The CIA is rushed off its feet, with little time to spare for recruiting all these case officers. It has its hands full with the war against Taliban and the attempts of the Tehreek-e-Taliban Pakistan to spirit terrorists into the United States. Panetta will have to spread thin the inadequate pools of professional operatives working in the Afghanistan, Pakistani and Iraqi war arenas; one part must be diverted to surveillance of international transport routes to and from the United States from the Middle East, Europe and Asia; another used as back-up for extended FBI monitoring of ex-Pakistani communities in America.
Painful adjustments for Obama and the CIA
To perform these tasks effectively, the US intelligence community must radically rethink its evaluation of the Taliban and its global capabilities, acknowledging that its refusal to recognize these capabilities came close to letting Times Square bomber Faisal Shahzad escape. He was pulled off a jet bound for Dubai in the nick of time, only because some members of that community were not blinded by the ruling misconception.
His new homeland war-front also obliges President Obama to review his policy toward Islamabad.
If until now, US-Pakistani cooperation in military and intelligence matters was, at best, limited and shot through with mistrust – particularly on the part of the Pakistani Inter-Services Intelligence agency, the ISI – Washington must now ask itself how much genuine cooperation can be expected from Islamabad in a showdown with Pakistani Taliban elements plotting terrorist attacks in America.

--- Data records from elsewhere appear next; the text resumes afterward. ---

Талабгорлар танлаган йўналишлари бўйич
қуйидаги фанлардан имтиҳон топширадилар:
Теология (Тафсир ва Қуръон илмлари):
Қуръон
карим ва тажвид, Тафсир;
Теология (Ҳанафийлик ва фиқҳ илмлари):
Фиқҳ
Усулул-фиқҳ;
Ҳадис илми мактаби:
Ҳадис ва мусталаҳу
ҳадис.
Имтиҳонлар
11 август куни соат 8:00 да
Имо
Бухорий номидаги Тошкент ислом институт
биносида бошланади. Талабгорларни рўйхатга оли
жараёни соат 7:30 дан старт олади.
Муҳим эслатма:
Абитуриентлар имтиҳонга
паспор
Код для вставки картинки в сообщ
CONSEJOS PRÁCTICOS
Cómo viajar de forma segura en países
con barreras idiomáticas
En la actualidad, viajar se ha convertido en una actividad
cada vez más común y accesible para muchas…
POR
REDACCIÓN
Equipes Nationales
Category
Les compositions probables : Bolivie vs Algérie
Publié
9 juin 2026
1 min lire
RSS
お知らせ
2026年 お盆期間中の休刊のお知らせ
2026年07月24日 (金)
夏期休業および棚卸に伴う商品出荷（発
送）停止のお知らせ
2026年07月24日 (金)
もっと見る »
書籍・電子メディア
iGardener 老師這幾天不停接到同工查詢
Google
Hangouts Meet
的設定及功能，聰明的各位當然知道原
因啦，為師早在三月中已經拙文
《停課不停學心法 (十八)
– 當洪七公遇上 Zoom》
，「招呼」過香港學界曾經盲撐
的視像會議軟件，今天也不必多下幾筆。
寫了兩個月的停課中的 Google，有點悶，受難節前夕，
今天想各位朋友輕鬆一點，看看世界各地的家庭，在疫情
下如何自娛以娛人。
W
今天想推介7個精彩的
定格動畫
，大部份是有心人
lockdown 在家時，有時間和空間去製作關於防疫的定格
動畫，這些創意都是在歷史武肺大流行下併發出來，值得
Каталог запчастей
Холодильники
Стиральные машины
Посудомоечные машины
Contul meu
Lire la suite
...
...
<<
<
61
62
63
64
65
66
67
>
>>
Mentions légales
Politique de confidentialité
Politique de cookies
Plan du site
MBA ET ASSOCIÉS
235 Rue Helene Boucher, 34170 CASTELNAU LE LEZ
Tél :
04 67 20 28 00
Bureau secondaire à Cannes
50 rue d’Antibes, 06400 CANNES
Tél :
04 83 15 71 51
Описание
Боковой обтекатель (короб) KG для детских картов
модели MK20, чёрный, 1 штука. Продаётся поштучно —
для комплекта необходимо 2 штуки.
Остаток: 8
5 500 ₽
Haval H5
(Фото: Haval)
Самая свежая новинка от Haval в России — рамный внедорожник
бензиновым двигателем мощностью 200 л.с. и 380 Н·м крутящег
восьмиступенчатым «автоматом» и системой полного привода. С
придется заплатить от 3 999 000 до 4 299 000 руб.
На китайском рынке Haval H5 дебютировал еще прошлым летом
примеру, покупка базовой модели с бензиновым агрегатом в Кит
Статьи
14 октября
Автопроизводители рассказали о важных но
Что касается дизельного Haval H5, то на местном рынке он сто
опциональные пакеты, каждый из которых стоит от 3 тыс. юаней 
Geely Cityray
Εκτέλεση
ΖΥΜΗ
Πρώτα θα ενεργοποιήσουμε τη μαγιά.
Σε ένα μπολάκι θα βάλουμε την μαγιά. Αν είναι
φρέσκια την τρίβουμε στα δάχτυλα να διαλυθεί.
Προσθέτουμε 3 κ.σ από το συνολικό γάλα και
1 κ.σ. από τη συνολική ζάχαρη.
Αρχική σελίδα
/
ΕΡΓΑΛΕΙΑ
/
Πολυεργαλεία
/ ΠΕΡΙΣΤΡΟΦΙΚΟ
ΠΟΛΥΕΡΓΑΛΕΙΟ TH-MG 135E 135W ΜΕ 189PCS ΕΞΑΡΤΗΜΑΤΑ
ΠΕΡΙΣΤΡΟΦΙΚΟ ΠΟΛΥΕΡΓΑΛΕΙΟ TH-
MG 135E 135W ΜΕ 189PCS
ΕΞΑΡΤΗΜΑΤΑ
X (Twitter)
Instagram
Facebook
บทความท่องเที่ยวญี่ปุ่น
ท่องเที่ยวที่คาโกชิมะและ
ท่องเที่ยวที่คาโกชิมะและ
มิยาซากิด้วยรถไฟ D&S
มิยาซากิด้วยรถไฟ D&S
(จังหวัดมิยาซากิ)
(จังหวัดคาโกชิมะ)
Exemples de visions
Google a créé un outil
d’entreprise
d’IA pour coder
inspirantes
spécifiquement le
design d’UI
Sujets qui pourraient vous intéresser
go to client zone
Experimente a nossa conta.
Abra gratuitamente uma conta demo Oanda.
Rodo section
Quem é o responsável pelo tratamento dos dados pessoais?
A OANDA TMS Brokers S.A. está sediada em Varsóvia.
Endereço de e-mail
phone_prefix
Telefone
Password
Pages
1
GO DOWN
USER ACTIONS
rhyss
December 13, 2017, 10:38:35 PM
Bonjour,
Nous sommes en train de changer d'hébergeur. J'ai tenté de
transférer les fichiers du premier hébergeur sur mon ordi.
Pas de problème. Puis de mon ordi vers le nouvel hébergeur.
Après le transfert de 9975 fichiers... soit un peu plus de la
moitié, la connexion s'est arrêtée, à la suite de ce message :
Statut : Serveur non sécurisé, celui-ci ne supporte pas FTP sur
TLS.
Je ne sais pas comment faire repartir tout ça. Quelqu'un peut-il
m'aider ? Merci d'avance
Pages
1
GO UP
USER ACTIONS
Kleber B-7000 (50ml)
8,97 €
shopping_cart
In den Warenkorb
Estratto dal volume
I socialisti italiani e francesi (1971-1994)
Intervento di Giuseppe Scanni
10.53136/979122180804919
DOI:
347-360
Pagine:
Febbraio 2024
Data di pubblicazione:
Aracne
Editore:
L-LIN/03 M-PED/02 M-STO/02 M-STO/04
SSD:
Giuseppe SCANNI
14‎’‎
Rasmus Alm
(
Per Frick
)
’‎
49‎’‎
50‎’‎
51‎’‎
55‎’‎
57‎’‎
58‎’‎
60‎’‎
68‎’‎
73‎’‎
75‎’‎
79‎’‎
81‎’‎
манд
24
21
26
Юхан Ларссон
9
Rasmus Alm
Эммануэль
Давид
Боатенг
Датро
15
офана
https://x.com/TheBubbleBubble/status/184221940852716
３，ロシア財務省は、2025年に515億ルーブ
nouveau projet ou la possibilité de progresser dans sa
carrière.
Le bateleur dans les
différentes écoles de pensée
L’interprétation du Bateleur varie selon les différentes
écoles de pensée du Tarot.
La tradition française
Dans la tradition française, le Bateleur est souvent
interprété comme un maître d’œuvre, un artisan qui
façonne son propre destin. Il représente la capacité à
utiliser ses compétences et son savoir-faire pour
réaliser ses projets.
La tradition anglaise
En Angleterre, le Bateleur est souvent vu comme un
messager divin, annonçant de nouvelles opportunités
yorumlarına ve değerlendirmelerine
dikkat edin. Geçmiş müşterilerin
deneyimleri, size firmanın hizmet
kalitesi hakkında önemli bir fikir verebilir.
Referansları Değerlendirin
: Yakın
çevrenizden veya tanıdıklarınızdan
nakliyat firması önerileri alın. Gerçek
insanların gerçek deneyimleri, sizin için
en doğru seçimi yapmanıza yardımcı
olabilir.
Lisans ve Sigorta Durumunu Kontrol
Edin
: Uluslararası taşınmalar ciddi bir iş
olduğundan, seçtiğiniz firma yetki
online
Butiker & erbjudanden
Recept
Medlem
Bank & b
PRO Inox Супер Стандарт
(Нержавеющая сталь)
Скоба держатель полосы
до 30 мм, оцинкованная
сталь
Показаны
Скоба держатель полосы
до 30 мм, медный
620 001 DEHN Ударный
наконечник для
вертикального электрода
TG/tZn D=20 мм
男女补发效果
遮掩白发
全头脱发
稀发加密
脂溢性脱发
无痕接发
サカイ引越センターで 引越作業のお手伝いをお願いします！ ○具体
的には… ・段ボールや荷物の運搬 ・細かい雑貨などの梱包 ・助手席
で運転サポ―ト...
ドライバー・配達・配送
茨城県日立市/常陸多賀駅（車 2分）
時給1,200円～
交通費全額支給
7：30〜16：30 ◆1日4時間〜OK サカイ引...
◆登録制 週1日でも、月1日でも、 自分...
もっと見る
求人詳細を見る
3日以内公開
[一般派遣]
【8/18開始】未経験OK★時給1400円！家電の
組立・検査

Outwardly, the Pakistanis are falling over themselves to help in the American investigation. But when it comes to the crunch, the US may find closed doors in Islamabad, as Britain did after British Muslims of Pakistani descent plotted a string of terrorist attacks in London and Glasgow. It was then that the UK government found practical Pakistani cooperation dwindling sharply, with no chance of permission for British agents to infiltrate Taliban strongholds.